Norman Dale has no doubt influenced more real-life coaches than any other character in movie history. He has a renegade coaching style, be it making his team place four-against-five to prove a point, or getting ejected from games on purpose. Thus, he has provided the blueprint for every Gordon Bombay (The Mighty Ducks) and Herman Boone (Remember the Titans) we see on the silver screen.

Not only did the film influence sports characters, it also changed the way sports movies were presented. The way the game action was cut together revolutionized the genre (large improvements over Teen Wolf), with director David Anspaugh often cutting from a player’s shot release to the ball going in the hoop, sometimes letting the camera roll for the full live-action equivalent, and occasionally relying solely on the crowd’s reaction to tell the story (earning an Eddie nomination from the American Cinema Editors).

Enhanced by Jerry Goldsmith’s Oscar-nominated score, the film follows a beautifully-patient pace, epitomized in the team’s final mid-court celebration, a reporter’s flashbulb fading into a sunset, a jumping crowd becoming swaying cornstalks. It’s an approach rare for a popular sports movie, but a welcome rarity. Stand-out moments include the team’s Rocky-like arrival into the empty state championship gym (shot in the same location as Milan’s real-life upset) or Dale’s debut entrance into the Hickory High gym, a tracking shot placing viewers in Dale’s shoes as he nervously presents his product to an already skeptical crowd. Hoosiers has this way of immersing us in the feelings of these characters, making the inspirational climax all the more heartfelt, and earning this Cinderella story a No. 13 spot in the AFI’s 100 Most Inspirational Films of All Time.

But the inspiration does not come simply in the on-court underdog tale. Hoosiers packs its biggest inspirational punch in its characters’ ability to grow, to make good on a second chance. A five-foot-nothing, “half a player” named Ollie steps up big for his team. Fleener learns to find love in her life. And in a realistic subplot, a town drunkard named Shooter (Dennis Hopper in an Oscar-nominated turn) is given the chance at rehab.

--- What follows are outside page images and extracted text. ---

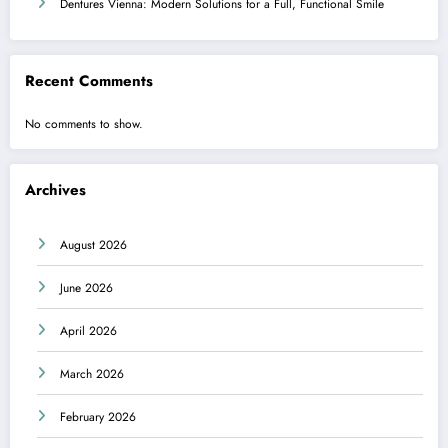
Dentures Vienna: Modern Solutions for a Full, Functional Smile
Recent Comments
No comments to show.
Archives
August 2026
June 2026
April 2026
March 2026
February 2026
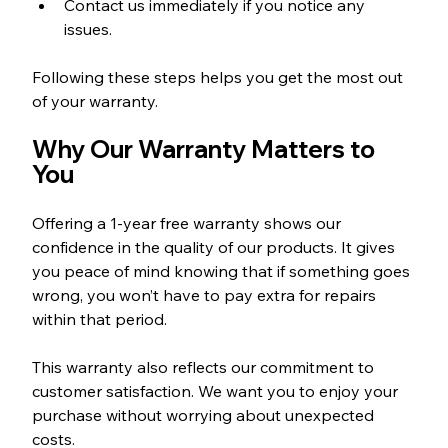
Contact us immediately if you notice any 
issues.
Following these steps helps you get the most out 
of your warranty.
Why Our Warranty Matters to 
You
Offering a 1-year free warranty shows our 
confidence in the quality of our products. It gives 
you peace of mind knowing that if something goes 
wrong, you won’t have to pay extra for repairs 
within that period.
This warranty also reflects our commitment to 
customer satisfaction. We want you to enjoy your 
purchase without worrying about unexpected 
costs.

Most importantly, Dale is delivered from his own controversial past by finding a loving relationship with his players, immortalized in his famous speech before the regional finals, “Don’t get caught up in winning or losing this game. If you put your effort and concentration into playing to your potential, to be the best that you can be, I don’t care what the scoreboard says at the end of the game, in my book we’re gonna be winners!”

Cue the slow locker-room clap, a now-cliche device unthinkable to anything but a spoof, except that Hoosiers was the original, a movie whose final image reminds us that  a job well done — on the court or on the silver screen — can echo for all time.